## EXTRAIT
09:49 Donc, ils ont vraiment profité du temps qu'ils ont eu pour développer leur pays,
09:54 et au lieu de ça, ce qu'ils ont fait,
09:57 ils ont surtout puni la population de Gaza.
10:01 Donc à votre question, notre idée n'est pas de retourner là-bas.
10:05 Par contre, nous n'accepterons pas que Hamas reste là-bas.
10:10 Entre les deux, je m'imagine qu'il y a pas mal de solutions
10:13 qu'il faudra voir le jour après, mais malheureusement, on n'y est pas là.
10:19 – Alors, vous êtes maintenant en charge à Paris,
10:25 des relations aussi entre la France et Israël,
10:30 est-ce que la position de la France vous convient, tout simplement ?
10:35 Est-ce que vous la comprenez ? Est-ce que vous l'approuvez ?
10:40 – Je crois que la chose la plus importante est que la France reconnaît,
10:45 reconnaît le droit d'Israël à se protéger, le droit d'Israël,
10:49 et même le devoir d'Israël à se défendre.
10:53 La France était très claire depuis le début,
10:56 qu'ils veulent et qu'ils demandent la libération de tous les otages,
11:02 je mets l'accent sur tous les otages.
11:05 Donc dans ce sens-là, je ne vois aucune différence entre Israël et la France.
11:11 Notre sentiment est qu'il y a une reconnaissance
11:17 de notre droit et devoir à nous défendre.
11:20 – Avec quelques nuances.
11:22 – Oui, mais je voulais aussi savoir, parce qu'en regardant votre carrière,
11:27 il y a 20 ans, vous étiez ici en charge de la communication,
11:30 porte-parole de l'ambassade, 20 ans, c'était la France de Jacques Chirac,
11:35 de Dominique de Villepin, est-ce que justement, vis-à-vis de ce conflit israélo-paessien,
11:40 qui a changé vraiment de nature, vous avez senti une différence
11:45 dans la position française par rapport à vous ?
11:48 Parce qu'on nous renvoie assez régulièrement à ce qu'était la France de Jacques Chirac
11:52 à Tel Aviv ou à Ramallah, et ce qu'est la France d'Emmanuel Macron
11:57 vis-à-vis de, plus Tel Aviv maintenant, mais Jérusalem, ça sent l'importance.
12:01 – Tout d'abord, je me pose cette question tous les jours,
12:04 depuis mon arrivée ici.
12:07 Je dirais qu'il y a un changement, je crois que moi je trouve la position plus équilibrée,
12:16 mais cela dit, il faut comprendre qu'il s'agit d'un pays démocratique
12:21 qui combat un groupe terroriste, donc il ne s'agit pas d'être équilibré,
12:25 il s'agit vraiment de reconnaître la situation très spéciale
12:29 dans laquelle Israël est, qui est comme état démocratique,
12:33 il doit se défendre contre un groupe terroriste,
12:37 qui n'est pas seulement un groupe terroriste,
12:39 c'est le régime de Gaza, qui est la bande de Gaza,
12:44 qui est notre voisin, et qui est responsable aussi de la population,
12:50 de leur propre population, et au lieu de protéger la population,
12:54 ils l'utilisent de cette population comme des boucliers en main.

Entrées de données recueillies
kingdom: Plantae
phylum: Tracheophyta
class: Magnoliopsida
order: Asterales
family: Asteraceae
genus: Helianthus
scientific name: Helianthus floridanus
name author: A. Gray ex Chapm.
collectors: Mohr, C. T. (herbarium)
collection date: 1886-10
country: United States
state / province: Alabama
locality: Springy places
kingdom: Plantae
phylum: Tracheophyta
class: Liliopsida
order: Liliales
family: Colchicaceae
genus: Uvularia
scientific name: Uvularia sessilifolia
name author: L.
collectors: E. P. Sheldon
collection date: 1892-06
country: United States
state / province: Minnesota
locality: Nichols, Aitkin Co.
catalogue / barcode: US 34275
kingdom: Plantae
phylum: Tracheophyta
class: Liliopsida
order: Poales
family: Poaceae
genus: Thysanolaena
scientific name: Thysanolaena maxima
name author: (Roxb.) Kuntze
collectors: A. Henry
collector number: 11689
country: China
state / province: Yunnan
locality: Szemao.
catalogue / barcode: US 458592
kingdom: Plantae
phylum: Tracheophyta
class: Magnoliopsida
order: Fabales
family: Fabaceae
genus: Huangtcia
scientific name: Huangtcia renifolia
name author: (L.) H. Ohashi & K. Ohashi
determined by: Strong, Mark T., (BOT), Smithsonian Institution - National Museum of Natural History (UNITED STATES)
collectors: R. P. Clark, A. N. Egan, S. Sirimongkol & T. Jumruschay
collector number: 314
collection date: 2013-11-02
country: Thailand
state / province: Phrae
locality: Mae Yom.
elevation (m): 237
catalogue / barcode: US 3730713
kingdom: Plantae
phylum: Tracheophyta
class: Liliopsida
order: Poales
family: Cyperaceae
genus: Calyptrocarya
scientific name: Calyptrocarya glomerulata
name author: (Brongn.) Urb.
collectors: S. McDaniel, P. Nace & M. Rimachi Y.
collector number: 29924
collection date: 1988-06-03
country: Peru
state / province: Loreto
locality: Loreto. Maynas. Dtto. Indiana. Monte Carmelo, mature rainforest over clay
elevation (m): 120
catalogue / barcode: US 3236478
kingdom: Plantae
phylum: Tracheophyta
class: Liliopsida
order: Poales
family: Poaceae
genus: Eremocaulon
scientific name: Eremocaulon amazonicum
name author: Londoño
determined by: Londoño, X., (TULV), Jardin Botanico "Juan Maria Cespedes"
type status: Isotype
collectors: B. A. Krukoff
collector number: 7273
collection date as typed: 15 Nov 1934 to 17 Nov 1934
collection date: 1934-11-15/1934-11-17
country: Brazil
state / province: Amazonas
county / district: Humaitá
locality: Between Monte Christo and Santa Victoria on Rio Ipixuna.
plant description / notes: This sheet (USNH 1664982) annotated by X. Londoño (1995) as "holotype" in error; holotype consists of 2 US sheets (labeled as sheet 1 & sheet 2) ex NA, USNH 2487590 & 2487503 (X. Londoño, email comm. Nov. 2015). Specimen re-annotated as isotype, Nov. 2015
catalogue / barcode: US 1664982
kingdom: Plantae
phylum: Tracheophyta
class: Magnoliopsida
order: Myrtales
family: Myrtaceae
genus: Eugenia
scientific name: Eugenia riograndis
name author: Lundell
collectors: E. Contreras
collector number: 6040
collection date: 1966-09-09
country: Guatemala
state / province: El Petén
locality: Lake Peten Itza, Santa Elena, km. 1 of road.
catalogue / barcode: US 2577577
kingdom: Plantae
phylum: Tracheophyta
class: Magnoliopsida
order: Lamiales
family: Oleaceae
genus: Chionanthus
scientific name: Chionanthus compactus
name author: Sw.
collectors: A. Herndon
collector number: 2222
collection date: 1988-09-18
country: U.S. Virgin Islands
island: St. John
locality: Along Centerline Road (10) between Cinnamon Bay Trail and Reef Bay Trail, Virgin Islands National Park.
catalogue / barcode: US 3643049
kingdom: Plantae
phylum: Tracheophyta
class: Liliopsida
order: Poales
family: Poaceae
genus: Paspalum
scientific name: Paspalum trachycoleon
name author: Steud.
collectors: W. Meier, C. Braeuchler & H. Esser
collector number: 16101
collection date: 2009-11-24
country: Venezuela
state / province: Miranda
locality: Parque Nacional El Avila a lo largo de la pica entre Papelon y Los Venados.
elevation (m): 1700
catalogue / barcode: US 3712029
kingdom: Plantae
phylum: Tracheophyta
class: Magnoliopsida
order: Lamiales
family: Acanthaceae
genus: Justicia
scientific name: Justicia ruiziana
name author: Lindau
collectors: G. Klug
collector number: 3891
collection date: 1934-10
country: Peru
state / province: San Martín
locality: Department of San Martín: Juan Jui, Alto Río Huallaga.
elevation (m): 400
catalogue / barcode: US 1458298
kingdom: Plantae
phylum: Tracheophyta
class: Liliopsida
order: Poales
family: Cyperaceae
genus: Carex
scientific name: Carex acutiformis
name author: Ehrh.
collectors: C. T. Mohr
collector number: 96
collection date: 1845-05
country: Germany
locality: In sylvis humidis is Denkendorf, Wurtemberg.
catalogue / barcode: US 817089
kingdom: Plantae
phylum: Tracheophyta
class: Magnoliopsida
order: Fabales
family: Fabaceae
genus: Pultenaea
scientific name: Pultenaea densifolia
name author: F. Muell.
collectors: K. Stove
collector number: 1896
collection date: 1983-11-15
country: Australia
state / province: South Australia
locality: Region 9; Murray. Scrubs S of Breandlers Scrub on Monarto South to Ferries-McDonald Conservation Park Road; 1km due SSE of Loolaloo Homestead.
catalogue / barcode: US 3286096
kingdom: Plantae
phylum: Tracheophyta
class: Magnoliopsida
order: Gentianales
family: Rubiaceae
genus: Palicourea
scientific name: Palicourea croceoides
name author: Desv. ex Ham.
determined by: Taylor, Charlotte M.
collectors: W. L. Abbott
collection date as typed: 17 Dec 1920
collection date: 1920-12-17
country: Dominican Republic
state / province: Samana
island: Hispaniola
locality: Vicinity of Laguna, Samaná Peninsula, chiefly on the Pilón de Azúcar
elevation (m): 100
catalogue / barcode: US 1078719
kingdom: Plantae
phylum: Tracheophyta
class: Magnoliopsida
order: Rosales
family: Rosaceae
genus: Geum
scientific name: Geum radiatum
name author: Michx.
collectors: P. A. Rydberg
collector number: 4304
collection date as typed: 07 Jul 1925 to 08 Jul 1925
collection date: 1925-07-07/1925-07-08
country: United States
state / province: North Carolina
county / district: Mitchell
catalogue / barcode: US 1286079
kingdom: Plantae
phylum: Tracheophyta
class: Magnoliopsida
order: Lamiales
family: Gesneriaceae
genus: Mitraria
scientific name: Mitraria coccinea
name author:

## CONSIGNES
1. Répondez brièvement à ces questions sur l'entretien.
(a) D'après la personne interrogée, quelle libération la France demande-t-elle ?
(b) Il y a combien d'années la personne interrogée était-elle porte-parole de l'ambassade ?
(c) Depuis quand la personne interrogée se pose-t-elle chaque jour la question sur la position française ?
2. Indiquez si chaque affirmation concorde avec l'entretien, puis citez les mots qui le montrent.
(a) La personne interrogée annonce l'intention de retourner là-bas.
(b) La personne interrogée trouve la position française plus équilibrée.
(c) Sur la question des otages, la personne interrogée voit une nette différence entre Israël et la France.
3. Reprenez l'entretien là où il s'arrête et poursuivez-le.

## CORRIGÉ PAR TÂCHE
1.
(a) La libération de tous les otages.
(b) Il y a 20 ans.
(c) Depuis son arrivée ici.

2.
(a) Non : « notre idée n'est pas de retourner là-bas. »
(b) Oui : « je crois que moi je trouve la position plus équilibrée »
(c) Non : « je ne vois aucune différence entre Israël et la France. »

3.
12:58 – Vous avez un message aux juifs de France, aux Français juifs ?
13:04 – Tout d'abord, ils ne sont pas seuls, ils ne sont pas seuls,
13:08 et nous en Israël, nous préoccupons beaucoup pour les juifs dans le monde entier,
13:14 nous félicitons beaucoup le gouvernement de France,
13:18 et notamment le ministre de l'Intérieur,
13:21 qui ont envoyé tous des messages très très clairs,
13:24 il y avait aussi la marche bien sûr contre l'antisémitisme pour la République,
13:29 nous pensons que c'est un message très très important,
13:33 et il y a des messages clairs qui viennent de toutes les autorités,
13:39 il y a des mesures qui sont prises, cela dit, c'est inadmissible
13:43 qu'il y ait des juifs qui ont peur, et qui doivent cacher leur judaïsme,
13:48 dans des pays comme la France, le premier état du monde
13:52 qui a accordé citoyenneté aux juifs, 80 ans après l'Holocauste,
14:00 pour nous bien sûr c'est inadmissible,
14:03 et je crois qu'il y a quelques liens entre ce qui s'est passé en Israël le 7 octobre,
14:09 et l'antisémitisme, l'antisémitisme comme Marc Louradi
14:13 n'a pas commencé le 7 octobre, il n'a même pas commencé avec l'État d'Israël,
14:17 il a commencé beaucoup avant, et cela dit, c'est vraiment une haine
14:23 envers les juifs, mais c'est aussi une haine envers les valeurs démocratiques
14:29 et libéraux que nous partageons.
14:32 Merci beaucoup Mme l'Ambassadeur, merci d'avoir répondu à nos questions,
14:35 d'avoir accepté notre invitation ce matin sur BFM TV.